Ramelow erhob Verfassungsbeschwerde. Das Bundesverfassungsgericht kam in seiner heute verkündeten Entscheidung zu einer anderen rechtlichen Bewertung. Solange ein parteipolitisches Engagement sich auf dem Boden des Grundgesetzes bewege, stärke dies die freiheitliche demokratischen Grundordnung. Soweit der Verfassungsschutz das Verhalten des Abgeordneten im von Art. 46 Abs. 1 GG besonders geschützten parlamentarischen Bereich beobachte, seien die eingesetzten Mittel zudem unverhältnismäßig.

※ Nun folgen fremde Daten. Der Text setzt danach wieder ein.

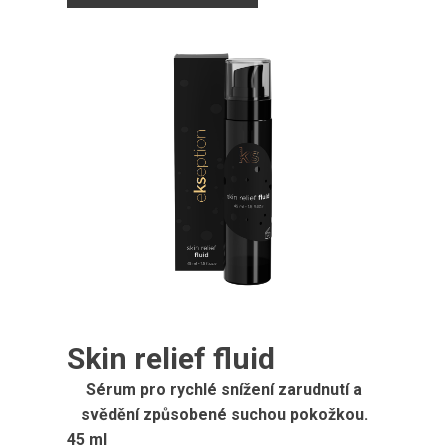
Skin relief fluid
Sérum pro rychlé snížení zarudnutí a
svědění způsobené suchou pokožkou.
45 ml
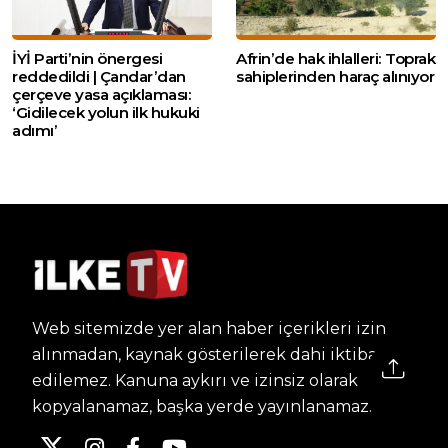
İYİ Parti’nin önergesi
Afrin’de hak ihlalleri: Toprak
reddedildi | Çandar’dan
sahiplerinden haraç alınıyor
çerçeve yasa açıklaması:
‘Gidilecek yolun ilk hukuki
adımı’
Web sitemizde yer alan haber içerikleri izin
alınmadan, kaynak gösterilerek dahi iktibas
edilemez. Kanuna aykırı ve izinsiz olarak
kopyalanamaz, başka yerde yayınlanamaz.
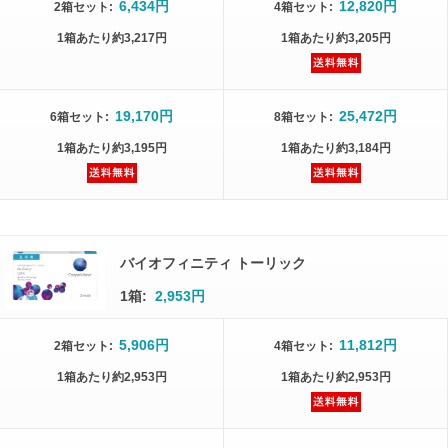
6,434円
12,820円
2箱
セット
:
4箱
セット
:
1箱
あたり
約3,217円
1箱
あたり
約3,205円
19,170円
25,472円
6箱
セット
:
8箱
セット
:
1箱
あたり
約3,195円
1箱
あたり
約3,184円
バイオフィニティ トーリック
1箱:
2,953円
5,906円
11,812円
2箱
セット
:
4箱
セット
:
1箱
あたり
約2,953円
1箱
あたり
約2,953円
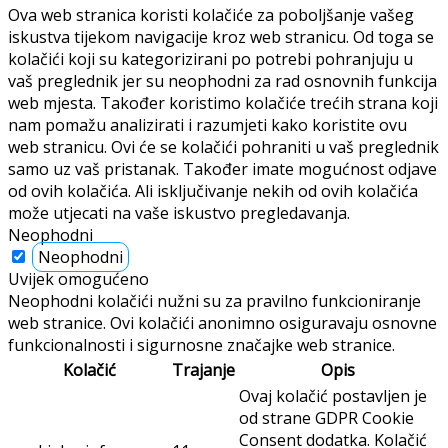
Ova web stranica koristi kolačiće za poboljšanje vašeg
iskustva tijekom navigacije kroz web stranicu. Od toga se
kolačići koji su kategorizirani po potrebi pohranjuju u
vaš preglednik jer su neophodni za rad osnovnih funkcija
web mjesta. Također koristimo kolačiće trećih strana koji
nam pomažu analizirati i razumjeti kako koristite ovu
web stranicu. Ovi će se kolačići pohraniti u vaš preglednik
samo uz vaš pristanak. Također imate mogućnost odjave
od ovih kolačića. Ali isključivanje nekih od ovih kolačića
može utjecati na vaše iskustvo pregledavanja.
Neophodni
Neophodni
Uvijek omogućeno
Neophodni kolačići nužni su za pravilno funkcioniranje
web stranice. Ovi kolačići anonimno osiguravaju osnovne
funkcionalnosti i sigurnosne značajke web stranice.
Kolačić
Trajanje
Opis
Ovaj kolačić postavljen je
od strane GDPR Cookie
Consent dodatka. Kolačić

Die durch Art. 38 GG geschützte Kommunikationsbeziehung zwischen einem Mandatsträger und seinen Wählern sei auch vor dem Verfassungsschutz geschützt. Und wenn man nach 30 Jahren Beobachtung nichts handfestes fand, so scheint die Spur denn auch nicht ganz so heiß gewesen zu sein.
Von den 53 Mitgliedern der Linksfraktion im 16. Bundestag wurden laut Bundesverfassungsgericht 27 Abgeordnete vom Bundesamt für Verfassungsschutz beobachtet. Eine Organklage hiergegen wurde heute wegen Unzulässigkeit zurückgewiesen. Was auch immer das Bundesverfassungsgericht befinden mag, so werden Bundestagsabgeordnete genau wie die Leser dieser Zeilen in diesem Moment von der NSA überwacht.